Reggie told her about his work. He told her for twenty-three minutes. He covered Benford's Law, the Henderson Situation, the inadequacy of rule-based monitoring, the specific genius and frequent misapplication of SMOTE, and the deeply personal grievance he carried regarding ROC-AUC being used as a primary evaluation metric on imbalanced datasets. Dr. Osei did not understand approximately sixty percent of this. She noted, however, that he was not performing. He was not managing an impression. He was simply telling her the truth about what he found interesting, with the complete absence of social filtering that most adults spend enormous energy maintaining.

This is, the literature would tell you, both a feature and the reason for the performance review.

The ADHD component, and it is, in Reggie's case, present, because these things tend to travel together in what clinicians call comorbidity and what Reggie calls "the full stack", adds a particular texture. His attention is not deficient. It is selective in ways that do not align with what open-plan offices were designed to accommodate. Give him a spreadsheet with anomalous digit distributions and he will not surface for four hours. Ask him to sit in a project update meeting where someone is reading slides aloud that everyone in the room has already read, and his nervous system will begin generating a low-level distress signal that he has learned, over time, to manage by writing chi-squared test variations in the margins of his notepad. The dopamine system in ADHD brains is not absent. It is calibrated differently: spiking hard on novelty, pattern resolution, and the specific satisfaction of finding the thing that was hidden. Flat-lining on administrative process and small talk about the weekend.

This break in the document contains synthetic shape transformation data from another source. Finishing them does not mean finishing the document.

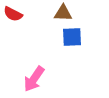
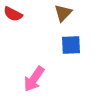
brown triangle: rotated 48 degrees counterclockwise
blue square: moved 1 px left, 8 px down
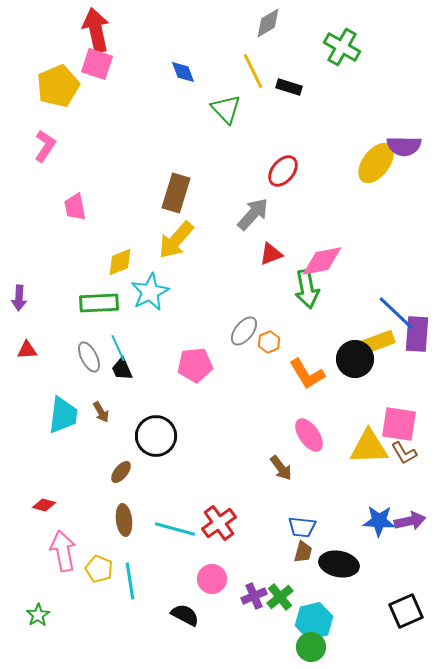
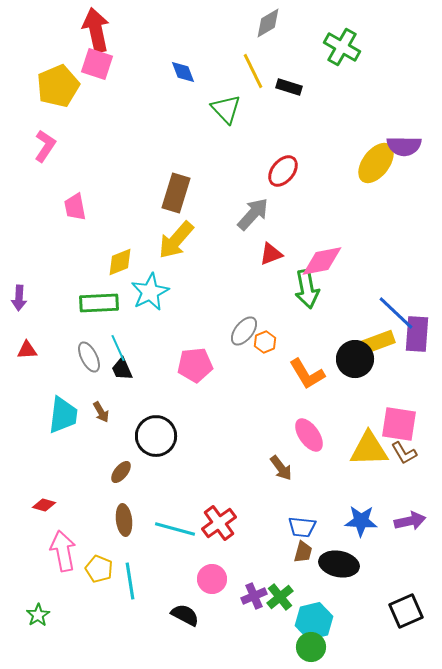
orange hexagon at (269, 342): moved 4 px left
yellow triangle at (369, 447): moved 2 px down
blue star at (379, 521): moved 18 px left
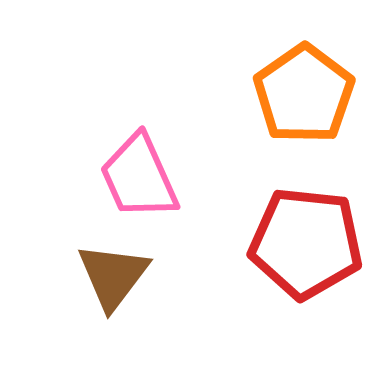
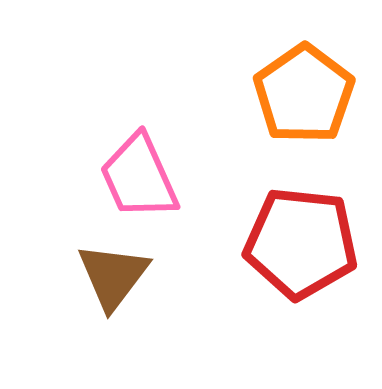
red pentagon: moved 5 px left
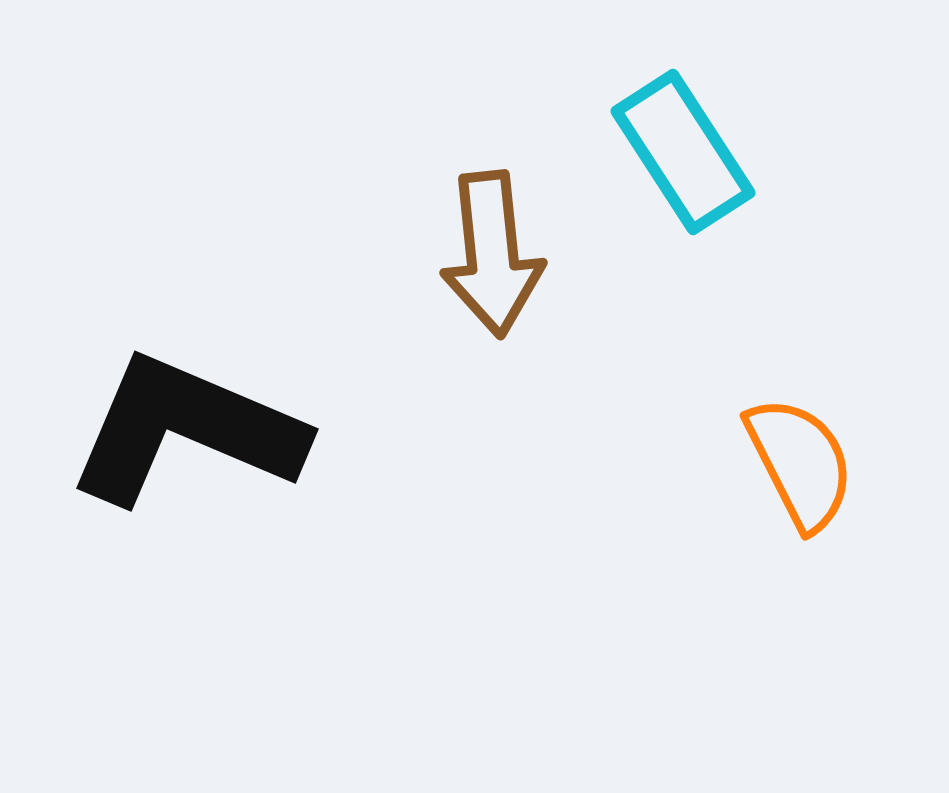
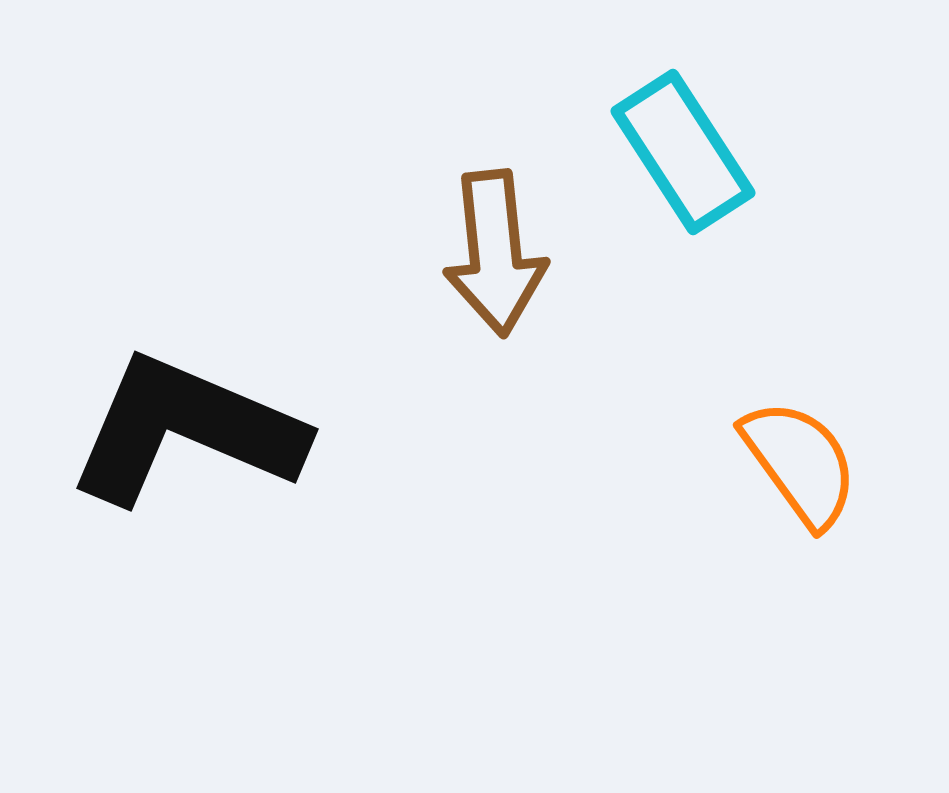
brown arrow: moved 3 px right, 1 px up
orange semicircle: rotated 9 degrees counterclockwise
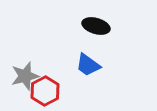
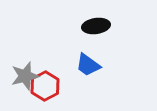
black ellipse: rotated 24 degrees counterclockwise
red hexagon: moved 5 px up
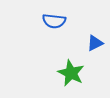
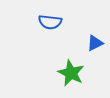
blue semicircle: moved 4 px left, 1 px down
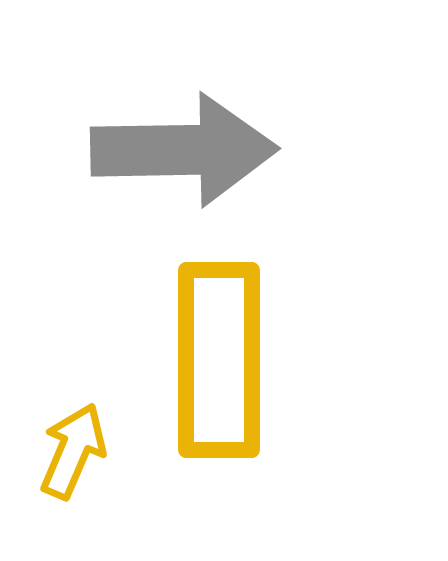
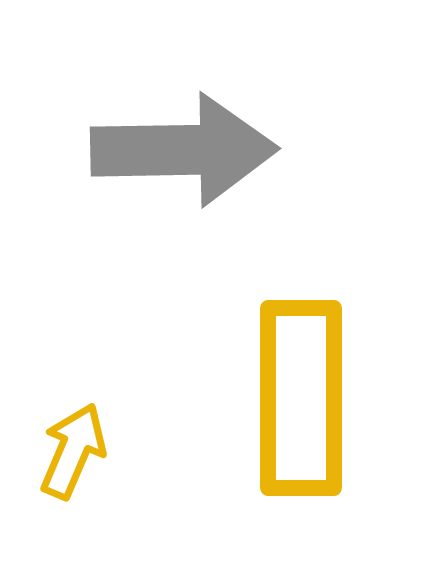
yellow rectangle: moved 82 px right, 38 px down
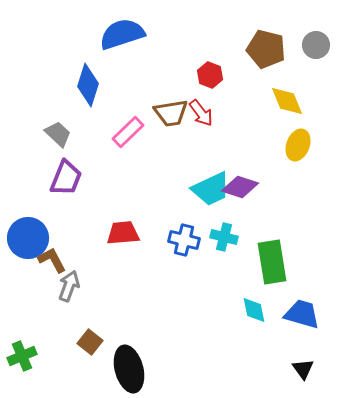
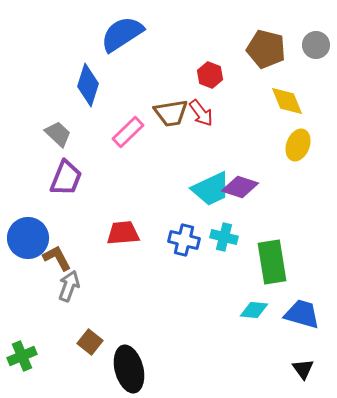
blue semicircle: rotated 15 degrees counterclockwise
brown L-shape: moved 5 px right, 2 px up
cyan diamond: rotated 72 degrees counterclockwise
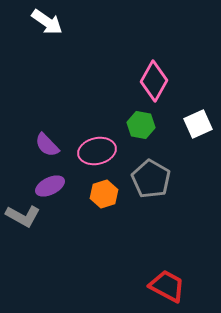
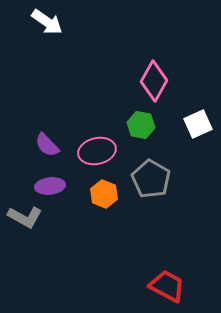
purple ellipse: rotated 20 degrees clockwise
orange hexagon: rotated 20 degrees counterclockwise
gray L-shape: moved 2 px right, 1 px down
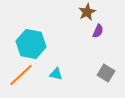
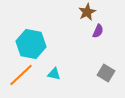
cyan triangle: moved 2 px left
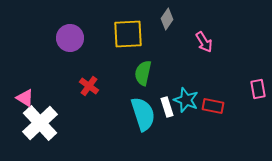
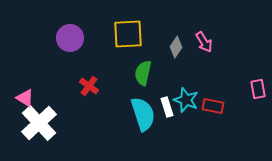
gray diamond: moved 9 px right, 28 px down
white cross: moved 1 px left
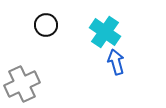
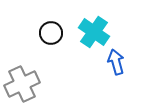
black circle: moved 5 px right, 8 px down
cyan cross: moved 11 px left
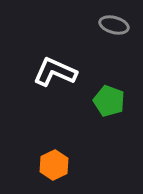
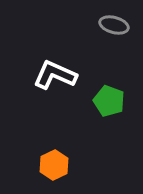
white L-shape: moved 3 px down
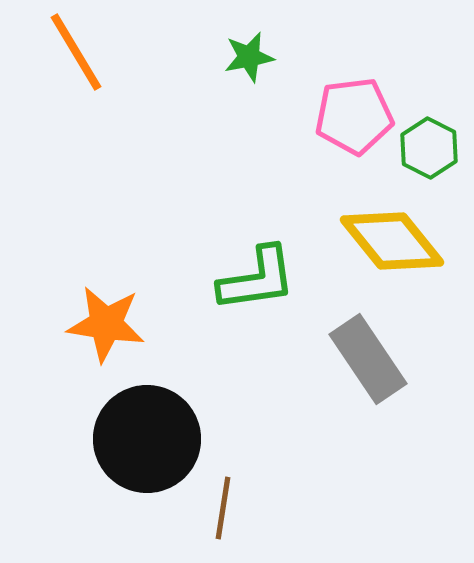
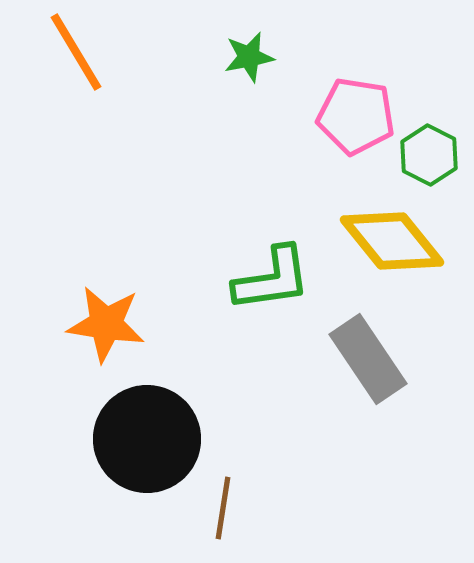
pink pentagon: moved 2 px right; rotated 16 degrees clockwise
green hexagon: moved 7 px down
green L-shape: moved 15 px right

This is not laziness. This is neuroscience. Russell Barkley has been saying this since the nineties. It does not stop people from writing "could engage more proactively in team meetings" on performance reviews.


"Do you find it difficult," Dr. Osei asked, toward the end of the session, "when people don't respond the way you expect?"

Reggie was quiet for a moment. Outside, London was doing what London does, which is to produce an unrelenting stream of noise and signal that most people filter unconsciously and that Reggie filters manually, at cost.

"I don't always know what to expect," he said, finally. "With people. The variables are not documented. There's no schema. You can't run a query." He paused. "Data doesn't lie to you. Data doesn't get offended. Data doesn't say it's fine when it isn't fine and then bring it up six weeks later in a completely unrelated context."

Dr. Osei found, to her mild surprise, that she did not have an immediate response to this.

"That sounds," she said, carefully, "quite lonely."

Reggie looked at the window. Somewhere beneath them, the city was generating approximately eighty million network flow records per day, each one a small truth, each one waiting for someone patient enough to look.

"It's fine," he said.

His pager went off.

He was already standing.


Dr. Osei has noted that Reggie attended the session, engaged substantively, and demonstrated considerable self-awareness. She has recommended a follow-up. Reggie has it in his calendar. Whether he will remember that calendars require attendance as well as entries is, at this stage, a known unknown.

The shortbread in the waiting room was from Marks & Spencer. Reggie rated it a 6.4 out of 10. He has a spreadsheet.

References

Baron-Cohen, S. (2020) The Pattern Seekers: How Autism Drives Human Invention. New York: Basic Books.

Barkley, R.A. (1997a) ADHD and the Nature of Self-Control. New York: Guilford Press.